▶ [Complete the following]:
a: Answer these three questions using the commit text on lifting axioms for ectx languages, one answer per line:
(i) What new ectx axiom did the change require?
(ii) Which file was added to _CoqProject?
(iii) Which name was added to the Solve Obligations list in heap_lang/lang.v?
b: In one to three sentences, state why the commit on lifting axioms for ectx languages introduced a new axiom, and where that axiom had appeared before.
c: Write the next part of the commit on lifting axioms for ectx languages, starting after the statement of the wp_bind lemma.

== Supplied text ==

Derive lifting axioms for ectx languages

This required a new ectx axiom: Positivity of evaluation contexts. This axiom was
also present in the old Iris 1.1 development, back when it still derived lifting
axioms for ectx languages.

_CoqProject

@@ -71,6 +71,7 @@ program_logic/resources.v
 program_logic/hoare.v
 program_logic/language.v
 program_logic/ectx_language.v
+program_logic/ectx_weakestpre.v
 program_logic/ghost_ownership.v
 program_logic/global_functor.v
 program_logic/saved_prop.v

heap_lang/lang.v

@@ -584,7 +584,7 @@ Program Canonical Structure heap_ectx_lang :
 Solve Obligations with eauto using heap_lang.to_of_val, heap_lang.of_to_val,
   heap_lang.val_stuck, heap_lang.atomic_not_val, heap_lang.atomic_step,
   heap_lang.fill_inj', heap_lang.fill_not_val, heap_lang.atomic_fill,
-  heap_lang.step_by_val, fold_right_app.
+  heap_lang.step_by_val, fold_right_app, app_eq_nil.
 
 Canonical Structure heap_lang := ectx_lang heap_ectx_lang.
 

heap_lang/lifting.v

-From iris.program_logic Require Export weakestpre.
-From iris.heap_lang Require Export lang.
-From iris.program_logic Require Import lifting.
+From iris.program_logic Require Export ectx_weakestpre.
 From iris.program_logic Require Import ownership. (* for ownP *)
+From iris.heap_lang Require Export lang.
 From iris.heap_lang Require Import tactics.
 Import uPred.
-Local Hint Extern 0 (language.reducible _ _) => do_step ltac:(eauto 2).
+Local Hint Extern 0 (head_reducible _ _) => do_step eauto 2.
 
 Section lifting.
 Context {Σ : iFunctor}.
@@ -13,10 +12,10 @@ Implicit Types Φ : val → iProp heap_lang Σ.
 Implicit Types K : ectx.
 Implicit Types ef : option (expr []).
 
-(** Bind. *)
+(** Bind. This bundles some arguments that wp_ectx_bind leaves as indices. *)
 Lemma wp_bind {E e} K Φ :
   WP e @ E {{ λ v, WP fill K (of_val v) @ E {{ Φ }} }} ⊢ WP fill K e @ E {{ Φ }}.

===
== Excerpted records ==

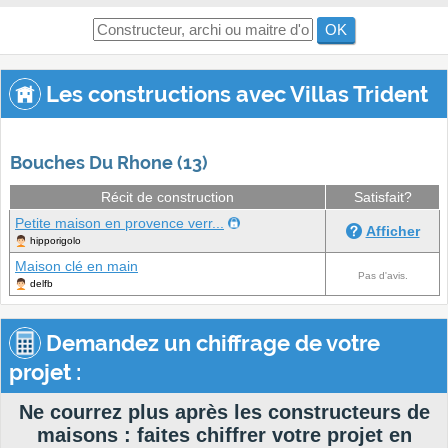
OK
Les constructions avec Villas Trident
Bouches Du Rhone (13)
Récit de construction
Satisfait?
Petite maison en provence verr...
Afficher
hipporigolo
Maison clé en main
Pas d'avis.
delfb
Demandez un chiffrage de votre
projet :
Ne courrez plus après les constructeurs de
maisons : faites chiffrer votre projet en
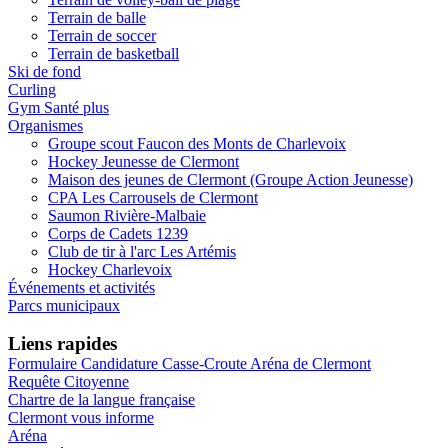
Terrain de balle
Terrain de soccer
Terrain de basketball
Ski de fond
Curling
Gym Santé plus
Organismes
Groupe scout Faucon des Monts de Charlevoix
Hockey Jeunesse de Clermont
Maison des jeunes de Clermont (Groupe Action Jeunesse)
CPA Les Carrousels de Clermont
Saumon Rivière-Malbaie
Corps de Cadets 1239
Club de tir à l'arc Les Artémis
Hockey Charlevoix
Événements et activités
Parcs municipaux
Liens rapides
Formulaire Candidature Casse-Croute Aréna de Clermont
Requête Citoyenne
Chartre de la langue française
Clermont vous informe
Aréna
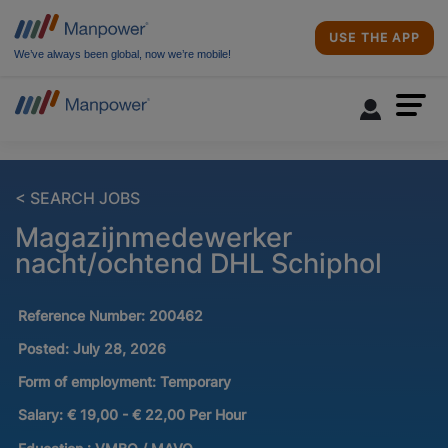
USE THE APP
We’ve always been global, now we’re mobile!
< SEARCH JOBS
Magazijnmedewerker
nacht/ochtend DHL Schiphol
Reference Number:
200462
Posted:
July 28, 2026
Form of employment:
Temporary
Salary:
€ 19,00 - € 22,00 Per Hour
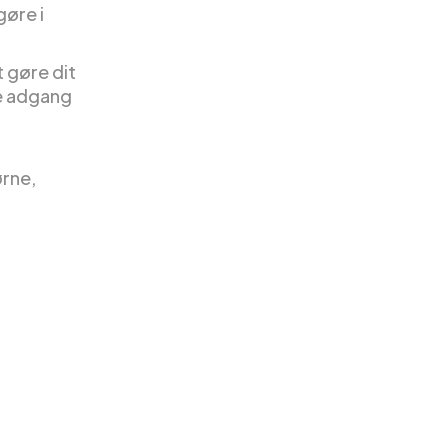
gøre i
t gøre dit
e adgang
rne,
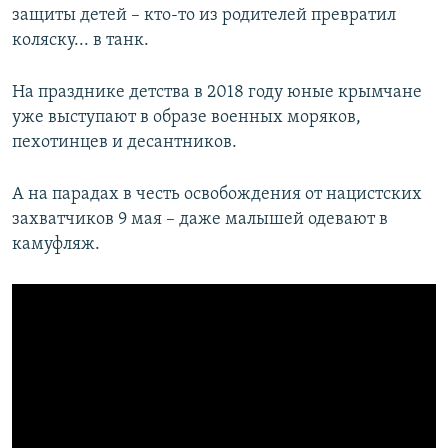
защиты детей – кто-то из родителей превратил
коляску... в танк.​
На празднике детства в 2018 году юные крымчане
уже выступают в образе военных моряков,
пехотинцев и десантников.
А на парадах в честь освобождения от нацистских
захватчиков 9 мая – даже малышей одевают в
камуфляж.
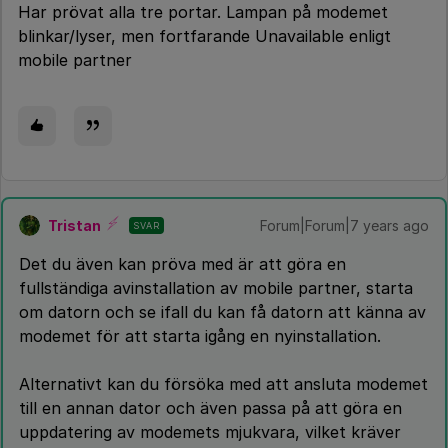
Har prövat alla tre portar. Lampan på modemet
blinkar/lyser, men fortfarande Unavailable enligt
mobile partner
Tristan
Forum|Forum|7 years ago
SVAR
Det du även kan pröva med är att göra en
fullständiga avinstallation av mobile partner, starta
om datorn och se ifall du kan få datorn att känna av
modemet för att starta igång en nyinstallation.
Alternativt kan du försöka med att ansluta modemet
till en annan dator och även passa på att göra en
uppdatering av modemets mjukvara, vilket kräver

===
== Excerpted records ==

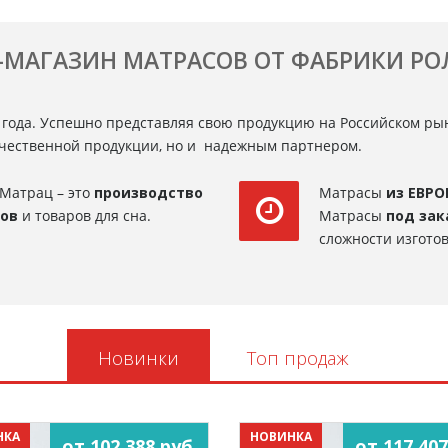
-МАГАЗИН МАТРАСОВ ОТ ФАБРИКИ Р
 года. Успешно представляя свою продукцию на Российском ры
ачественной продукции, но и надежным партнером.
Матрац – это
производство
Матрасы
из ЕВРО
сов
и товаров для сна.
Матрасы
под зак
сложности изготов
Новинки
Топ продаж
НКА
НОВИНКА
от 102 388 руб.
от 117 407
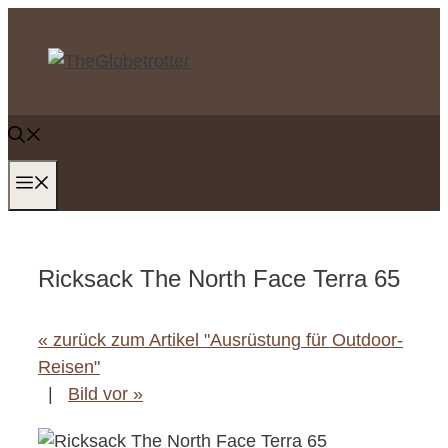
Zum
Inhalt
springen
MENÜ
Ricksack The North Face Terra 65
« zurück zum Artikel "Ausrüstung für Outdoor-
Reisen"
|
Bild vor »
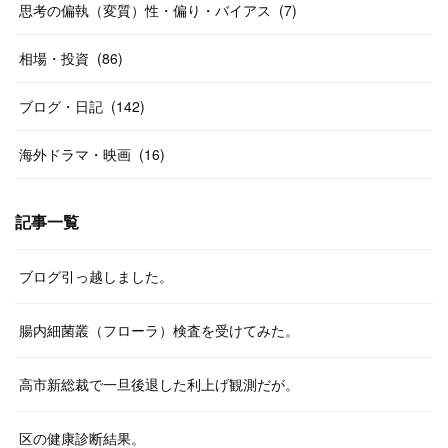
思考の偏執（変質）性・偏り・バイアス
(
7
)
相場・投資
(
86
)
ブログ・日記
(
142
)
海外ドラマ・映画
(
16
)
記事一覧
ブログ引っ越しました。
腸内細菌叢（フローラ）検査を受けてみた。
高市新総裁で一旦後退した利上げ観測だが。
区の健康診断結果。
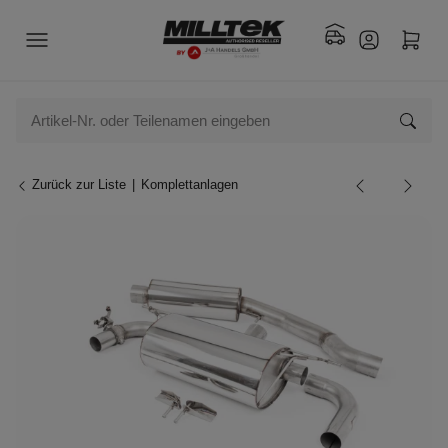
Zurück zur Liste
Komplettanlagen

===

▶ [Solved problems]:
a:
(i) Positivity of evaluation contexts.
(ii) program_logic/ectx_weakestpre.v
(iii) app_eq_nil

b: Deriving lifting axioms for ectx languages required a new ectx axiom, positivity of evaluation contexts. The same axiom was present in the old Iris 1.1 development, back when that development still derived lifting axioms for ectx languages.

c:
-Proof. apply: weakestpre.wp_bind. Qed.
+Proof. exact: wp_ectx_bind. Qed.
 
 (** Base axioms for core primitives of the language: Stateful reductions. *)
 Lemma wp_alloc_pst E σ e v Φ :
@@ -27,7 +26,7 @@ Proof.
   (* TODO: This works around ssreflect bug #22. *)
   intros. set (φ (e' : expr []) σ' ef := ∃ l,
     ef = None ∧ e' = Loc l ∧ σ' = <[l:=v]>σ ∧ σ !! l = None).
-  rewrite -(wp_lift_atomic_step (Alloc e) φ σ) // /φ;
+  rewrite -(wp_lift_atomic_head_step (Alloc e) φ σ) // /φ;
     last (by intros; inv_step; eauto 8); last (by simpl; eauto).
   apply sep_mono, later_mono; first done.
   apply forall_intro=>v2; apply forall_intro=>σ2; apply forall_intro=>ef.
@@ -43,7 +42,7 @@ Lemma wp_load_pst E σ l v Φ :
   σ !! l = Some v →
   (▷ ownP σ ★ ▷ (ownP σ -★ Φ v)) ⊢ WP Load (Loc l) @ E {{ Φ }}.
 Proof.
-  intros. rewrite -(wp_lift_atomic_det_step σ v σ None) ?right_id //;
+  intros. rewrite -(wp_lift_atomic_det_head_step σ v σ None) ?right_id //;
     last (by intros; inv_step; eauto using to_of_val); simpl; by eauto.
 Qed.
 
@@ -52,7 +51,7 @@ Lemma wp_store_pst E σ l e v v' Φ :
   (▷ ownP σ ★ ▷ (ownP (<[l:=v]>σ) -★ Φ (LitV LitUnit)))
   ⊢ WP Store (Loc l) e @ E {{ Φ }}.
 Proof.
-  intros. rewrite -(wp_lift_atomic_det_step σ (LitV LitUnit) (<[l:=v]>σ) None)
+  intros. rewrite-(wp_lift_atomic_det_head_step σ (LitV LitUnit) (<[l:=v]>σ) None)
     ?right_id //; last (by intros; inv_step; eauto); simpl; by eauto.
 Qed.
 
@@ -61,7 +60,7 @@ Lemma wp_cas_fail_pst E σ l e1 v1 e2 v2 v' Φ :
   (▷ ownP σ ★ ▷ (ownP σ -★ Φ (LitV $ LitBool false)))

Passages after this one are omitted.